Text excerpt:
"""

W. F. Corroon submitted its study in response to the Commission's directive in July, 1993. This report is entitled Development of Los Angeles County Cafeteria Plan Design Strategies to Reduce Retirement Costs. This report has included the opinion of independent counsel as to the legality of each of the alternatives suggested.
In their September, 1992 study, W. F. Corroon states "...that the mere existence of a flexible benefits plan does not create the need for additional retirement income. The County contributions to the flexible benefit plans resulted from a conversion of employee benefits into cash equivalents. Once these benefit values are incorporated into the pension formula, the retirement program begins replacing both income and benefits." This report continues, "Pension increased so provided re not necessarily essential from a retirement benefit design perspective, but are being brought about as a side-effect of flexible benefit plan design and legal interpretation. Thus, it may well be the case that county dollars spent to support these pension increases would better be spent in other benefit areas or to make different improvements in the retirement area."
The Economy and Efficiency Commission supports the above opinion and restates its position that was presented in the Commission's report submitted to your Board in November, 1992. It continues to be apparent that the design of the County's benefit structure has resulted in an unintended increase in pensionable compensation. This Commission feels strongly that any such unintended impacts should be eliminated. Although it is important to rectify any unintended impacts to the retirement system, the Commission also recognizes the County's responsibility to consider the consequences of any modifications to th employee.
The basis for this analysis is the Commission's position that any funds being expended for retirement, or for that matter any area of County operations, should be done so in an efficient, analytic and fiscally sound manner. After an adequate review of its retirement policy the County may or may not wish to bring about a change in the structure of its retirement system or its funding mechanism. In either case the system design should be implemented using a rationale process within which all of the impacts of the policy are clearly presented to both the Board and the pubic.
It is not the objective of this report to redesign the County retirement system, but rather to recommend for the Board a set of policy alternatives that will result in both reduced costs and an increasingly effective retirement system. The extend to which these recommendations require a redesign of the retirement system should be determined and recommended by the Chief Administrative Officer (CAO).
The report submitted by W. F. Corroon presents for Commission's consideration, cost savings alternatives that are achievable within the current plan structure. In developing its recommended strategy the Commission considered these alternatives, independent counsel's opinion as to the legality of the proposed alternative, the overall strategies suggested by W. F. Corroon, discussions with knowledgeable County staff, the consequences to the County's employees, the impacts to the County's retirement policy and further analysis conducted by the Commission. Those alternatives identified in the W. F. Corroon report and that were determined to be precluded by legal barriers have not been discussed in this presentation.
The Commission's strategy to achieve cost savings in the retirement system is presented in the set of recommendations developed within this report and discussed below.
As a part of its November, 1992 report to the Board on this topic, the Economy and Efficiency Commission recommended that the CAO "...submit to your Board a retirement policy that provides a basis for compensation and benefit design and administration under exiting county ordinances." The Commission continues tits endorsement of this recommendation.

"""

Dataset entries:
"""

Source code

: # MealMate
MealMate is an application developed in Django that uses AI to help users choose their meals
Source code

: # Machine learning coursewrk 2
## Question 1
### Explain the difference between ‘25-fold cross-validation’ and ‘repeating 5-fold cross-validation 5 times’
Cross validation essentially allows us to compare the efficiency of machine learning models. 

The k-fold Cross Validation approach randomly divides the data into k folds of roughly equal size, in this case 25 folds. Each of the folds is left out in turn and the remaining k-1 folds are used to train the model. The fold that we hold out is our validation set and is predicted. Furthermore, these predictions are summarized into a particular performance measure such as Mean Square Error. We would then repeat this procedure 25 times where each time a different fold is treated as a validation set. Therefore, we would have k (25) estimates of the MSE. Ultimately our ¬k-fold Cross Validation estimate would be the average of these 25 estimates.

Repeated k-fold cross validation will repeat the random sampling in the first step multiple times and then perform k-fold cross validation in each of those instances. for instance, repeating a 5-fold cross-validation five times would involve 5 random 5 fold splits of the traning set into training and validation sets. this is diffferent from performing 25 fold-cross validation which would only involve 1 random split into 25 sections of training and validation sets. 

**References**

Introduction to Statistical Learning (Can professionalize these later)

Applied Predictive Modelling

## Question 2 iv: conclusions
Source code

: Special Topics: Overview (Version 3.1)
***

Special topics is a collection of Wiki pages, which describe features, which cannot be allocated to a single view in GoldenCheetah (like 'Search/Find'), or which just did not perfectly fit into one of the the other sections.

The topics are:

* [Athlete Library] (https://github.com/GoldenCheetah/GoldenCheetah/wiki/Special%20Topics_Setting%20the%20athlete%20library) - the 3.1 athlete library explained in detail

"""

Task instructions:
(a) From the excerpt on Los Angeles County retirement costs, list every factor the Commission considered in developing its recommended strategy.
(b) Please continue the report excerpt on Los Angeles County retirement costs from its last sentence.

Exercise answers:
(a)
- The cost savings alternatives presented in the W. F. Corroon report
- Independent counsel's opinion as to the legality of the proposed alternative
- The overall strategies suggested by W. F. Corroon
- Discussions with knowledgeable County staff
- The consequences to the County's employees
- The impacts to the County's retirement policy
- Further analysis conducted by the Commission

(b)
The apparent lack of effort in this area since the submission of our November report has continued to expose the County to unnecessary increases in retirement system liability and kept in place inefficient and ineffective procedures. The difficulties within the current benefit plan structure which have been discussed by this Commission and that have been addressed in other reports on this problem remain County practices.
Los Angeles County, along with a substantial number of other public and private organizations throughout the country, has initiated serious efforts to examine how business is conducted in light of the new set of fiscal realities. It is clear that the expectations accompanying the economic environment of the past 30 years, to include the acceptance of an expansion of the public sector, will no longer apply. As with the private sector, shrinking resources require reductions in organizations. It will entail a reevaluation of employment issues, including compensation and job stability. The public sector must now consider a future environment of revised inflationary repercussions, the unwillingness of the public to pay increased taxes, increased awareness of governmental efficiency or inefficiency and increased competition from the private sector as a provider of governmental services.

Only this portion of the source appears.